REQUIRED TASKS ->
#1 Please write out the passage from the World War II chronicle for 26 May 1942 between "US Navy aircraft" and "the battle is.", inclusive.
#2 Continue the World War II chronicle for 26 May 1942 from its last sentence.

TEXT FOR ANALYSIS ->
Tuesday, September 14, 2021

May 26, 1942: Rommel Pounces in North Africa

Tuesday 26 May 1942

USS Hornet 26 May 1942 worldwartwo.filminspector.com
USS Hornet at Pearl Harbor, 26 May 1942 (Naval History and Heritage Command 80-G-66129).

Battle of the Pacific: After a hard sail from the Southwest Pacific, USS Enterprise arrives at Pearl Harbor on 26 May 1942. USS Yorktown, damaged at the Battle of the Coral Sea, is roughly 24 hours behind. Vice Admiral William Halsey has been in command of the task force (TF 16), but he has suffered a case of dermatitis and now it is under the command of Rear Admiral Raymond A. Spruance. Repair crews are standing by to undertake repairs to Yorktown once it arrives, with the plan being for Enterprise, Yorktown, and USS Hornet to quickly depart for Midway Island.

US Navy aircraft ferry USS Kitty Hawk (AKV-1) arrives at Midway with reinforcements. These include 3-inch (76.2 mm) antiaircraft guns of the 3rd Defense Battalion, a light tank platoon, and reinforcements for Marine Air Group Twenty Two (MAG-22). None of these men, of course, realize how close the battle is.

Meanwhile, the Japanese are finally ready to begin their operation to take Midway and islands in the Aleutians. The Japanese Northern Force (two light carriers) departs from Japan toward the Aleutians. The main force (Kido Butai) allocated to Midway remains in the Inland Sea for another day. The Japanese have no idea that the US Navy has broken their codes and knows with precision the date and places of their planned invasions. A Japanese "Glen" seaplane reconnoiters Kiska Island in the Aleutians and has no issues.

The US Navy has no intention of interfering with the Aleutians Island invasion and instead will concentrate all of its forces at Midway. However, the 11th Air Force based at Elmendorf Field near Anchorage has been sending some air reinforcements to the Aleutian Islands. Today, it sends the P-40s of the 11th Fighter Squadron, 28th Composite Group to Umnak, Aleutians.

USS Salmon torpedoes and sinks Japanese 11,441-ton repair ship Asahi 100 miles southwest of Cape Paderas (south of Phan Thiet, Vietnam). There are sixteen deaths, but 582 crewmen and Captain Tamura survive.

Battle of the Indian Ocean: Today, 26 May 1942, is considered the end of the Burma campaign as the last of the Allied forces slip out of Burma. General "Vinegar Joe" Stilwell has gotten out with his command by walking through jungles with 114 people, including nurses, a Chinese general with his personal bodyguards, mechanics, some civilians, a news reporter, and British commandos. The Japanese have complete control of Burma, part of which is now garrisoned by Thai troops. While the Chinese fear an invasion across the Himalayas, the Japanese are not looking in that direction but instead have their eyes set on eventually invading India.

ENTRIES SHOWN ->
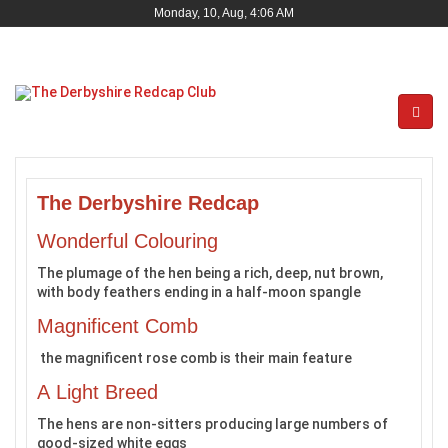
Monday, 10, Aug, 4:06 AM
The Derbyshire Redcap
Wonderful Colouring
The plumage of the hen being a rich, deep, nut brown,
with body feathers ending in a half-moon spangle
Magnificent Comb
the magnificent rose comb is their main feature
A Light Breed
The hens are non-sitters producing large numbers of
good-sized white eggs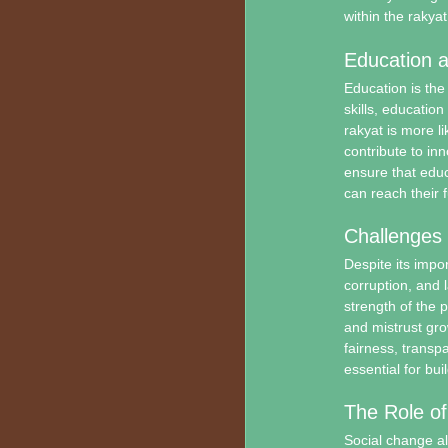
within the rakyat
Education 
Education is th
skills, educatio
rakyat is more li
contribute to in
ensure that educ
can reach their fu
Challenges
Despite its impor
corruption, and 
strength of the 
and mistrust gro
fairness, transpa
essential for bui
The Role of
Social change al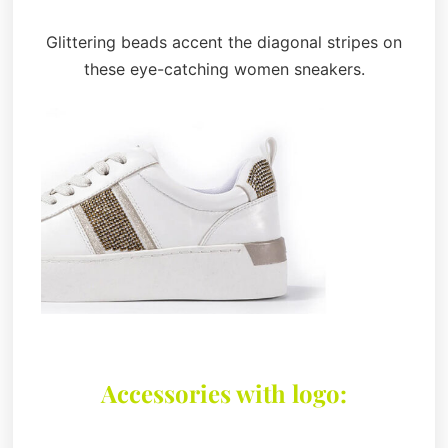
Glittering beads accent the diagonal stripes on
these eye-catching women sneakers.
Accessories with logo: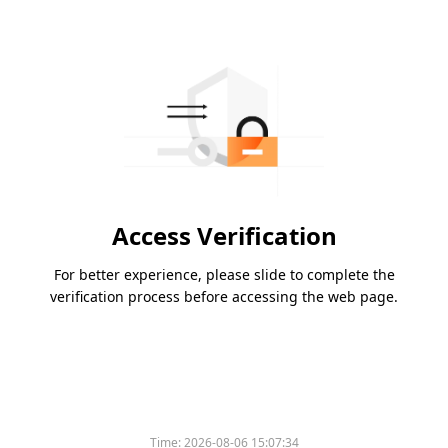
Access Verification
For better experience, please slide to complete the
verification process before accessing the web page.
Time:
2026-08-06 15:07:34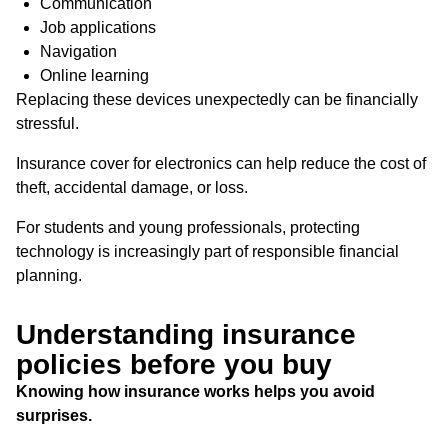
Communication
Job applications
Navigation
Online learning
Replacing these devices unexpectedly can be financially
stressful.
Insurance cover for electronics can help reduce the cost of
theft, accidental damage, or loss.
For students and young professionals, protecting
technology is increasingly part of responsible financial
planning.
Understanding insurance
policies before you buy
Knowing how insurance works helps you avoid
surprises.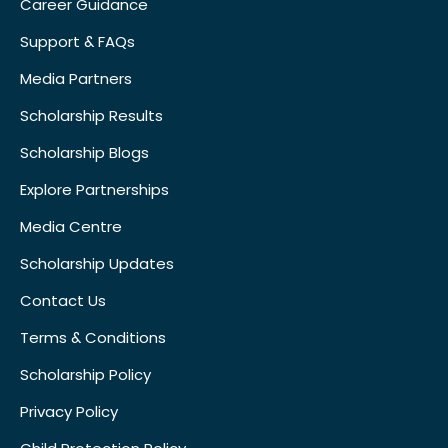
Career Guidance
Support & FAQs
Media Partners
Scholarship Results
Scholarship Blogs
Explore Partnerships
Media Centre
Scholarship Updates
Contact Us
Terms & Conditions
Scholarship Policy
Privacy Policy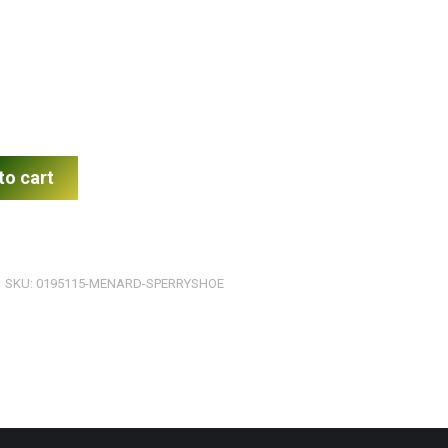
to cart
SKU:
0195115-MENARD-SPERRYSHOE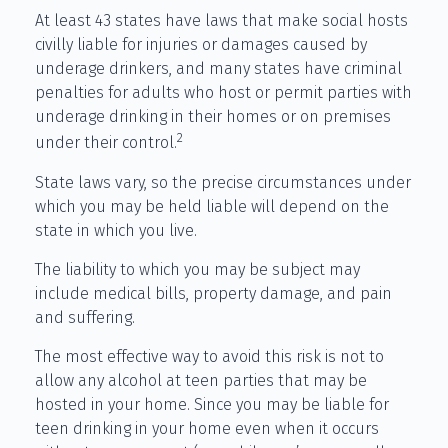
At least 43 states have laws that make social hosts
civilly liable for injuries or damages caused by
underage drinkers, and many states have criminal
penalties for adults who host or permit parties with
underage drinking in their homes or on premises
2
under their control.
State laws vary, so the precise circumstances under
which you may be held liable will depend on the
state in which you live.
The liability to which you may be subject may
include medical bills, property damage, and pain
and suffering.
The most effective way to avoid this risk is not to
allow any alcohol at teen parties that may be
hosted in your home. Since you may be liable for
teen drinking in your home even when it occurs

RESPONSE LIST ->
#1
US Navy aircraft ferry USS Kitty Hawk (AKV-1) arrives at Midway with reinforcements. These include 3-inch (76.2 mm) antiaircraft guns of the 3rd Defense Battalion, a light tank platoon, and reinforcements for Marine Air Group Twenty Two (MAG-22). None of these men, of course, realize how close the battle is.

#2
NY Daily Mirror 26 May 1942 worldwartwo.filminspector.com
The 26 May 1942 New York Daily Mirror is full of stirring news about the successful Soviet offensive south of Kharkov - where the Red Army actually is staring a massive defeat in the face.

Eastern Front: After the failure of one breakout attempt from their pocket southeast of Kharkov, Red Army soldiers try again this morning a little to the north. This attack is not quite as forceful as the one on the 25th toward Petrovskoye and only comes within four miles of succeeding. German Army Group South commander Field Marshal Fedor von Bock watches the proceedings from a hill south of Lozovenka. He sees the Luftwaffe's best ground-attack aircraft (Ju 87 Stukas, Ju 88 medium bombers, and He 111 medium bombers) pound the masses of Soviet troops clogging the roads. He remarks that it is "an overpowering picture."

Back at Fuhrer Headquarters, General Franz Halder writes:

In the Izyum pocket, desperate break-out attempts to the east continue. Our attack has divided the pocket into two smaller pocket. More feeble attempts from the outside.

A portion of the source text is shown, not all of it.